Lisa was not as calm as she appeared, of course. She took the problem straight to Tatiana that night. She went up armed with a notebook and pen and sat at the dining table taking businesslike notes.
‘OK. A dress. Does it have to be long?’
‘Not if it’s a Chanel original,’ pronounced Tatiana. ‘Glyndebourne’s dressy but discreet. All the women will be trying to look as if they’re upper-crust, and lots of them will be.’
Lisa put her pen down, a look of dismay on her face.
‘It sounds like a minefield.’
‘And I’m a style mine-detector,’ said Tatiana with superb assurance. ‘Trust me.’
‘I do. But this happens on Friday. I haven’t got time to go looking for a pair of tights, let alone Cinderella’s gown for the ball,’ said poor Lisa.
‘Then let me do the looking. I know your size now.
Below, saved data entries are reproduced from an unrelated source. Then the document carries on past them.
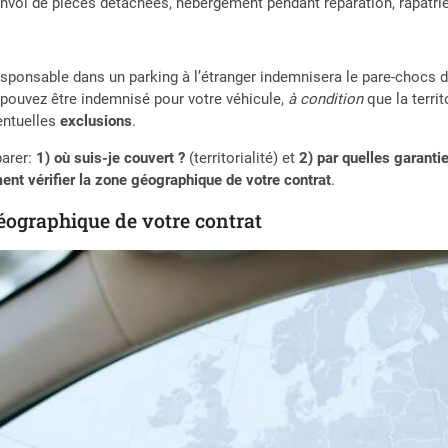
envoi de pièces détachées, hébergement pendant réparation, rapatri
esponsable dans un parking à l’étranger indemnisera le pare-chocs
 pouvez être indemnisé pour votre véhicule,
à condition
que la terri
entuelles
exclusions
.
parer:
1) où suis-je couvert ?
(territorialité) et
2) par quelles garanti
nt vérifier la zone géographique de votre contrat
.
éographique de votre contrat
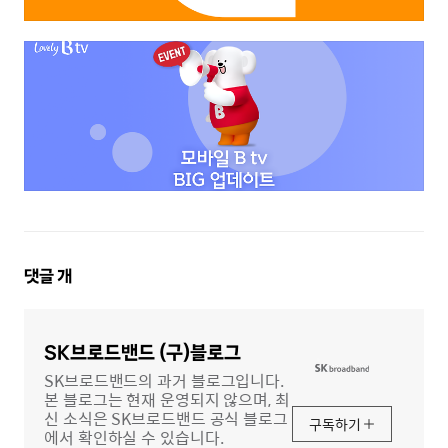
댓
댓글
개
글
영
역
SK브로드밴드 (구)블로그
SK브로드밴드의 과거 블로그입니다.
본 블로그는 현재 운영되지 않으며, 최
신 소식은 SK브로드밴드 공식 블로그
구독하기
에서 확인하실 수 있습니다.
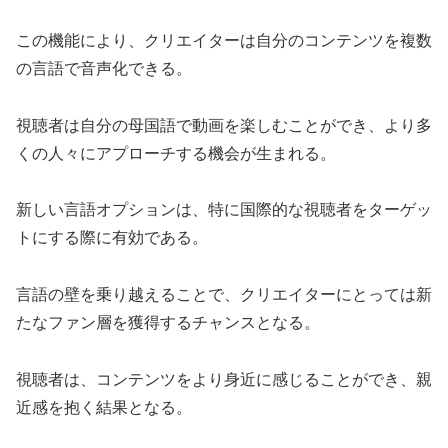
この機能により、クリエイターは自分のコンテンツを複数
の言語で音声化できる。
視聴者は自分の母国語で動画を楽しむことができ、より多
くの人々にアプローチする機会が生まれる。
新しい言語オプションは、特に国際的な視聴者をターゲッ
トにする際に有効である。
言語の壁を乗り越えることで、クリエイターにとっては新
たなファン層を獲得するチャンスとなる。
視聴者は、コンテンツをより身近に感じることができ、親
近感を抱く結果となる。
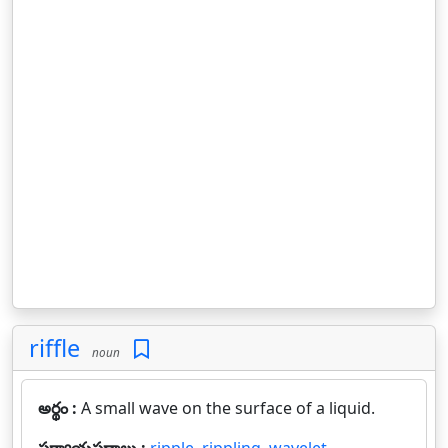
riffle
noun
అర్థం :
A small wave on the surface of a liquid.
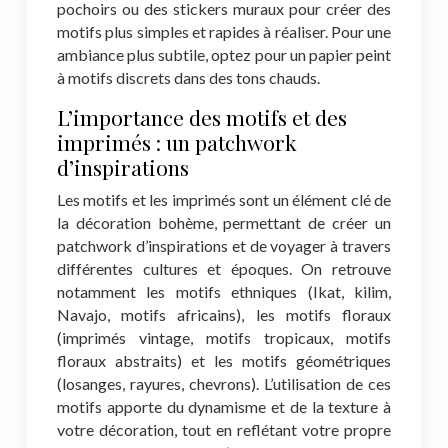
pochoirs ou des stickers muraux pour créer des
motifs plus simples et rapides à réaliser. Pour une
ambiance plus subtile, optez pour un papier peint
à motifs discrets dans des tons chauds.
L’importance des motifs et des
imprimés : un patchwork
d’inspirations
Les motifs et les imprimés sont un élément clé de
la décoration bohème, permettant de créer un
patchwork d’inspirations et de voyager à travers
différentes cultures et époques. On retrouve
notamment les motifs ethniques (Ikat, kilim,
Navajo, motifs africains), les motifs floraux
(imprimés vintage, motifs tropicaux, motifs
floraux abstraits) et les motifs géométriques
(losanges, rayures, chevrons). L’utilisation de ces
motifs apporte du dynamisme et de la texture à
votre décoration, tout en reflétant votre propre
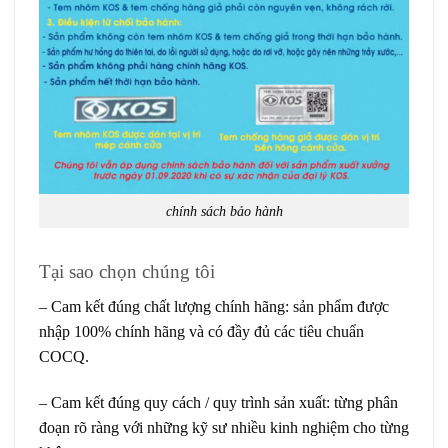
chính sách bảo hành
Tại sao chọn chúng tôi
– Cam kết đúng chất lượng chính hãng: sản phẩm được
nhập 100% chính hãng và có đầy đủ các tiêu chuẩn
COCQ.
– Cam kết đúng quy cách / quy trình sản xuất: từng phân
đoạn rõ ràng với những kỹ sư nhiều kinh nghiệm cho từng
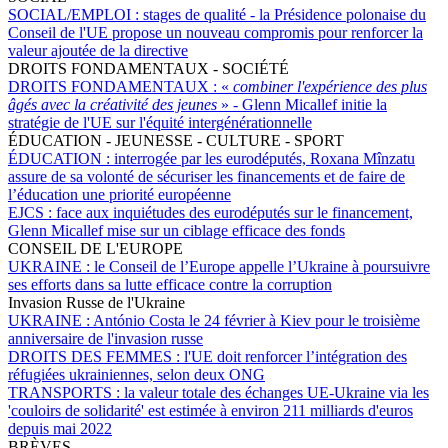
SOCIAL/EMPLOI :
stages de qualité - la Présidence polonaise du
Conseil de l'UE propose un nouveau compromis pour renforcer la
valeur ajoutée de la directive
DROITS FONDAMENTAUX - SOCIÉTÉ
DROITS FONDAMENTAUX :
«
combiner l'expérience des plus
âgés avec la créativité des jeunes
» - Glenn Micallef initie la
stratégie de l'UE sur l'équité intergénérationnelle
ÉDUCATION - JEUNESSE - CULTURE - SPORT
ÉDUCATION :
interrogée par les eurodéputés, Roxana Mînzatu
assure de sa volonté de sécuriser les financements et de faire de
l’éducation une priorité européenne
EJCS :
face aux inquiétudes des eurodéputés sur le financement,
Glenn Micallef mise sur un ciblage efficace des fonds
CONSEIL DE L'EUROPE
UKRAINE :
le Conseil de l’Europe appelle l’Ukraine à poursuivre
ses efforts dans sa lutte efficace contre la corruption
Invasion Russe de l'Ukraine
UKRAINE :
António Costa le 24 février à Kiev pour le troisième
anniversaire de l'invasion russe
DROITS DES FEMMES :
l'UE doit renforcer l’intégration des
réfugiées ukrainiennes, selon deux ONG
TRANSPORTS :
la valeur totale des échanges UE-Ukraine via les
'couloirs de solidarité' est estimée à environ 211 milliards d'euros
depuis mai 2022
BRÈVES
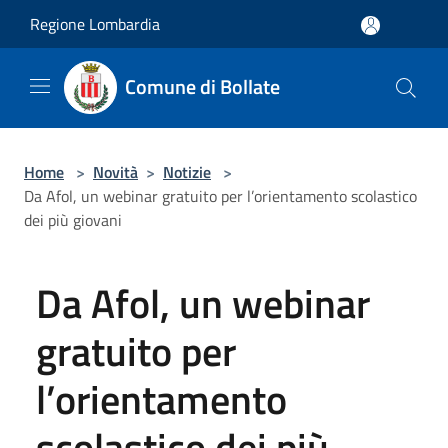
Salta al contenuto principale
Regione Lombardia
Comune di Bollate
Home
>
Novità
>
Notizie
>
Da Afol, un webinar gratuito per l’orientamento scolastico
dei più giovani
Da Afol, un webinar
gratuito per
l’orientamento
scolastico dei più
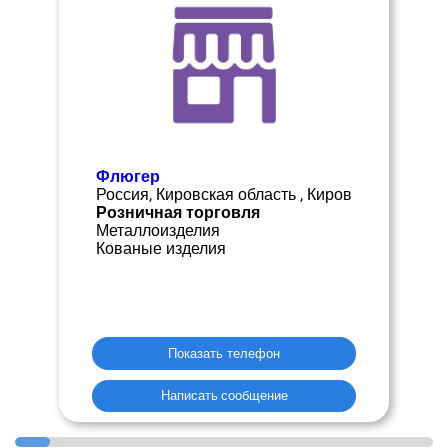
Флюгер
Россия, Кировская область , Киров
Розничная торговля
Металлоизделия
Кованые изделия
Показать телефон
Написать сообщение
And I know more shops than you can imagine.’
That terrified Lisa even more. ‘I’m still on a budget,’ she warned Tatiana.
‘Of course. Of course. Now, what about an escort?’
Lisa gave a choke of laughter, and couldn’t stop.
‘You don’t have to find me one of those,’ she said, when she had her breath back. ‘Rob can hire a dinner jacket and come along.’
Tatiana looked dissatisfied. ‘It’s better to go with someone who’s been before—knows the ropes, that sort of thing. And are you taking a picnic?’
Lisa abruptly lost all desire to laugh. ‘Picnic?’
‘See what I mean? You need an expert,’ said Tatiana. ‘Leave it to me.’
And Lisa did.
It was just as well that Tatiana did, indeed, know what she was doing. All that the Management Committee’s superior secretary provided for Lisa was four tickets and a photocopy of a road map to Brighton.
‘Sir Philip usually gets a picnic from Top Food,’ she announced. ‘When he found he couldn’t go after all he told me to cancel it. Of course we’ll reimburse you for anything you spend. Just bring in the receipts.’
‘Great,’ said Lisa, who had just written a hefty cheque to Mr Feldstein. ‘Oh, well, I can put it on my credit card and sort it out later, I suppose.’